On Monday, the president trumpeted what he has called “an incredible deal” for farmers and manufacturers, saying they would be first in line to reap the benefits of his agreement. “Farmers will be a a very BIG and FAST beneficiary of our deal with China,” Mr. Trump said in a Twitter post on Monday. “They intend to start purchasing agricultural product immediately. We make the finest and cleanest product in the World, and that is what China wants.” In a separate Twitter message late Sunday night, Mr. Trump said China had agreed to reduce and remove tariffs on cars imported from the United States. The tariff rate is 40 percent, which China had raised in response to Mr. Trump’s tariffs, and it was not clear to what level it would fall.

The disclosure took trade watchers and auto industry figures in both countries by surprise. The issue of auto tariffs had not appeared in either government’s public statement after the trade war truce. Even White House officials who were in the meeting with Mr. Xi were not sure what Mr. Trump meant. Peter Navarro, one of Mr. Trump’s top trade advisers, said on NPR that the subject had come up, but he could offer no details. Larry Kudlow, the director of the National Economic Council, acknowledged to reporters in a briefing that he was uncertain what Mr. Trump was referring to but said he hoped all the tariffs would eventually reach zero. “We don’t have a specific agreement on that,” he said. The confusion continued into Monday night, when the White House revised Mr. Kudlow’s statement that the trade truce would begin on Jan. 1, rather than Dec. 1, giving the two sides an extra month to strike a deal. The White House released a corrected transcript of Mr. Kudlow’s remarks, striking out January and replacing it with December to reflect that the 90-day clock had already begun.

The lack of specific commitments from China and the conflicting statements from United States and Chinese officials struck many analysts as a sign that the president might ultimately get far less than he was publicly portraying. For instance, after leaving Buenos Aires on Saturday night, Mr. Trump told reporters aboard Air Force One that Mr. Xi had agreed to approve a deal China had previously rejected between Qualcomm, a San Diego-based chip maker, and a Dutch firm, NXP, calling it “a big thing.” But Qualcomm had already abandoned its plan to buy NXP and said on Monday that it would not be resuscitating any agreement. “The afterglow of this convivial dinner could fade quickly unless the two sides can find a way to make substantive progress in closing the enormous gulf that still exists between their respective negotiating positions, which will not be easy to bridge,” said Eswar Prasad, a trade policy professor at Cornell University.
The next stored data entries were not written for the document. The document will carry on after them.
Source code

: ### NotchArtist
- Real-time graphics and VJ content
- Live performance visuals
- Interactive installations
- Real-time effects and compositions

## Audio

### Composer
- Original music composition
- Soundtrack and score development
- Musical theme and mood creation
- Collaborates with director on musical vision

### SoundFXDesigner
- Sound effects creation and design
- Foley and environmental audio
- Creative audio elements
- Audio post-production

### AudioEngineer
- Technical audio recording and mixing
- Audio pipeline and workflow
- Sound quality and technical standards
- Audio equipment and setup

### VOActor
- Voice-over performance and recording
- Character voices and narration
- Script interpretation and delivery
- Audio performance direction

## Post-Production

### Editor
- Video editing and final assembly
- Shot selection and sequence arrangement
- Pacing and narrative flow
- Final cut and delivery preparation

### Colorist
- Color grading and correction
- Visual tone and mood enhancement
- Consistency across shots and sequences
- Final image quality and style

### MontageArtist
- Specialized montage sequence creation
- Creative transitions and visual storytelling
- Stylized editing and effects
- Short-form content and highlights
Mr. Navarro, who has often accused Mr. Mnuchin of being too soft on China, said Mr. Xi had spent 30 minutes on Saturday night outlining China’s promises and offering responses to more than 140 of Mr. Trump’s trade demands. None of that matters, he said, until Mr. Xi follows through. “Talk is cheap,” Mr. Navarro said. “What we are looking for is not more talk, but by the end of 90 days that we see verifiable and real structural changes that yield actual, verifiable and immediate results.” “We have given nothing away here,” he added. “All we have done is given the Chinese time to do the right thing.”